Jamee Hillman was busy answering some of the over three hundred 911 calls that come into the Grand Forks dispatch center each day. A center that called her for help.
“(Y)ou have to have somebody in that chair,” Hillman said.
The 47-year-old wife and mother of two grown children lives in Kansas, but has been traveling to Grand Forks on a regular basis since February to help the short-staffed dispatch center.
Hillman is what is referred to as a dispatcher on demand. She is the first ever traveling dispatcher in the United States. She has 28 years of experience back home.
“I could go local and do that, but there is something different about helping the helpers,” Hillman said.
The Grand Forks dispatch center was fully staffed until COVID-19. Over the past year they’ve run into their own emergency.
Currently, only 15 of the 22 positions are filled at the center. That’s why the director agreed to have Grand Forks be the first in the country to bring in traveling dispatchers.

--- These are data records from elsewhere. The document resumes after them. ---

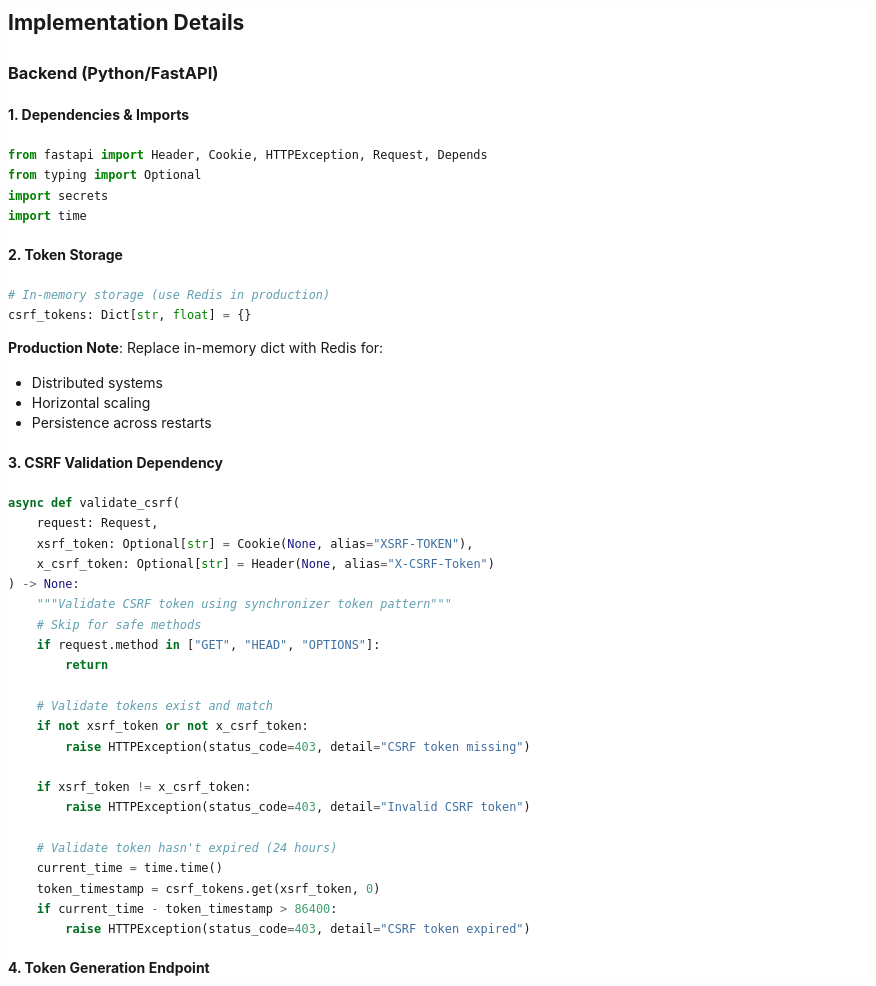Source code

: ## Implementation Details

### Backend (Python/FastAPI)

#### 1. Dependencies & Imports

```python
from fastapi import Header, Cookie, HTTPException, Request, Depends
from typing import Optional
import secrets
import time
```

#### 2. Token Storage

```python
# In-memory storage (use Redis in production)
csrf_tokens: Dict[str, float] = {}
```

**Production Note**: Replace in-memory dict with Redis for:
- Distributed systems
- Horizontal scaling
- Persistence across restarts

#### 3. CSRF Validation Dependency

```python
async def validate_csrf(
    request: Request,
    xsrf_token: Optional[str] = Cookie(None, alias="XSRF-TOKEN"),
    x_csrf_token: Optional[str] = Header(None, alias="X-CSRF-Token")
) -> None:
    """Validate CSRF token using synchronizer token pattern"""
    # Skip for safe methods
    if request.method in ["GET", "HEAD", "OPTIONS"]:
        return
    
    # Validate tokens exist and match
    if not xsrf_token or not x_csrf_token:
        raise HTTPException(status_code=403, detail="CSRF token missing")
    
    if xsrf_token != x_csrf_token:
        raise HTTPException(status_code=403, detail="Invalid CSRF token")
    
    # Validate token hasn't expired (24 hours)
    current_time = time.time()
    token_timestamp = csrf_tokens.get(xsrf_token, 0)
    if current_time - token_timestamp > 86400:
        raise HTTPException(status_code=403, detail="CSRF token expired")
```

#### 4. Token Generation Endpoint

“I’m a solution-based person and I am open to finding solutions that are going to provide the support for my staff,” said Grand Forks Public Safety Answering-Point Director Shannon Lahaise, .
Hillman is one of 80 certified traveling dispatchers covering 12 different agencies across the country.
The program was founded by the Maureen Dieckmann, CEO of Moetivations, after hearing about the staffing crisis nationwide, mostly due to burnout.
“Where they said 82% of the United States 911 centers are (at) 50% staffing or below or 60% and below. So the statistics, depending on which report you’re reading, there’s a significant number of centers,” Dieckmann said.
The thin gold line, the first line of first responders, does more than answer the phone. They relay other critical information to first responders on their way to a call.
Hillman said the hardest part at the beginning was learning the local lingo.
“I came up here a few times. I had rented a car and I was able to drive around Grand Forks, and it all just came together and I understood the city and the landmarks,” said Hillman.
In all the dispatch center in Grand Forks has used about a dozen dispatchers on demand since the program was launched earlier this year, which the director says has gone smoothly.
“It’s like watching an orchestra work together,” Lahaise said.
Hillman is a dispatcher coming to the aid of her brothers and sisters on the thin gold line, but more importantly making sure that your call for help is answered right away.
“(I)f I can be that calm voice in their darkest moment, then to me that’s a save,” said Hillman.
She also fills in at the dispatch center in Portland, Maine.